To play my own devil's advocate, many scholars and even Williams purists will insist that Vieux Carré is not his best play. In Clive Barnes's review of the original production, he even posed the question "Is Vieux Carré a good play?" He answered "Probably not. But it depends on what you mean by good." Vieux Carré gives a firsthand account of a crumbling boarding house from the perspective of a new tenant, referred to only as The Writer. As this play is autobiographical, the Writer, of course, is Williams. He begins to form relationships with the other tenants: a couple in a physically abusive relationship, a older gay man infected with tuberculosis, a comical nurse, a photographer, the crazy landlady, two elderly women, and another gay man with a habit of throwing orgies. The Writer himself is gay as well. It is fascinating to think that in the span of Williams' career, he went from censoring subtle gay subject matter from the film version of Cat On A Hot Tin Roof to an all out gay orgy scene in Vieux Carré. That in itself makes this play quite significant to me. But with all those characters sharing equal billing, it is extremely difficult to give them the texture and detail of a Blanche Dubois, Stanley Kowalski, or Laura Wingfield - the kind of expert artistic attention that we have come to expect from Tennessee Williams.

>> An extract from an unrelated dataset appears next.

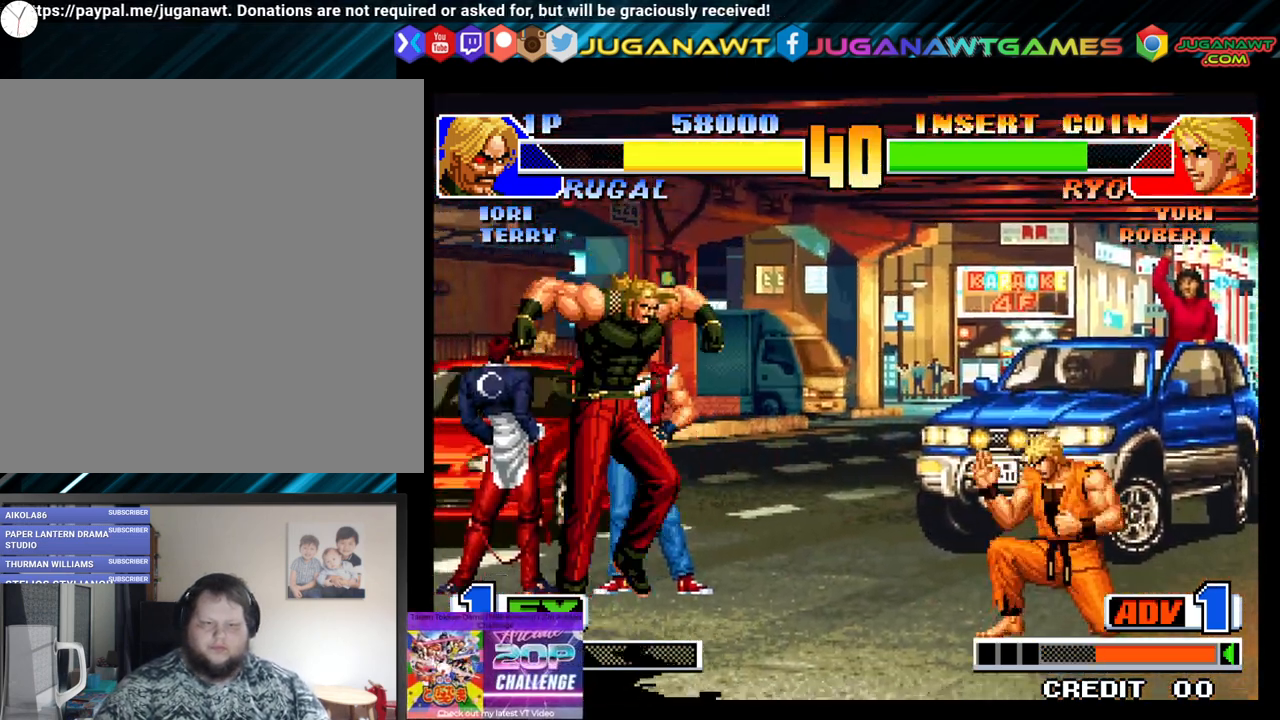
{"buttons": ["Y"], "left_stick": "center", "right_stick": "center", "events": [[50, "Y", "down"], [150, "Y", "up"], [183, "DPAD_DOWN", "down"], [183, "DPAD_RIGHT", "down"], [233, "DPAD_RIGHT", "up"], [300, "DPAD_LEFT", "down"], [333, "DPAD_DOWN", "up"], [367, "Y", "down"], [450, "DPAD_LEFT", "up"]]}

The performances are actually quite good for what this particular production requires of them. As a rule, I do not read programs prior to viewing a performance. I could care less about what a director or dramaturg has to tell me about a production before I see it. I find that advantageous and more than slightly coercive. Having no knowledge of which actors were playing which roles, I was shocked to discover that Scott Shepherd was both Nightingale (the elderly man infected with tuberculosis) and Tye McCool (the abusive boyfriend). For the first half hour, I thought they were different performers. The surprise was almost as huge as the moment I found out that the man I thought was Don Cheadle in Tropic Thunder was actually Robert Downey Jr.

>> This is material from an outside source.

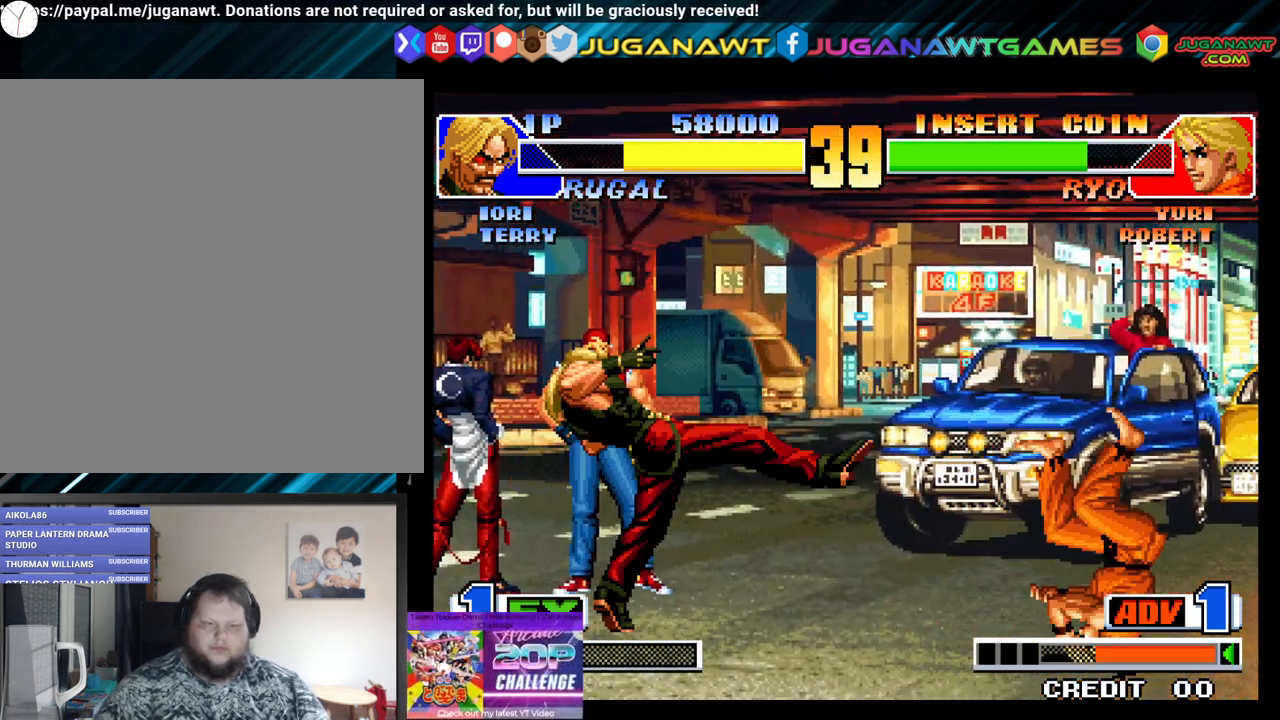
{"buttons": ["X", "DPAD_LEFT"], "left_stick": "center", "right_stick": "center", "events": [[17, "Y", "up"], [250, "DPAD_DOWN", "down"], [250, "DPAD_RIGHT", "down"], [317, "DPAD_RIGHT", "up"], [367, "DPAD_LEFT", "down"], [400, "DPAD_DOWN", "up"], [433, "X", "down"]]}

Joking aside, Shepherd's performance is wondrous, and although bad fortune looms on both characters, they are infused with a sense of whimsy. As The Writer, Ari Fliakos is a pressure cooker. All that pressure escapes during the most profound scene of the play. As the Writer types a conversation occurring between Tye and his girlfriend, The Writer and Tye engage in a sensual dance of words, sound, and imagery. If the entire production could find the sex, longing, and emotional truth of that sequence, it would, without question, be the theatrical event of the year.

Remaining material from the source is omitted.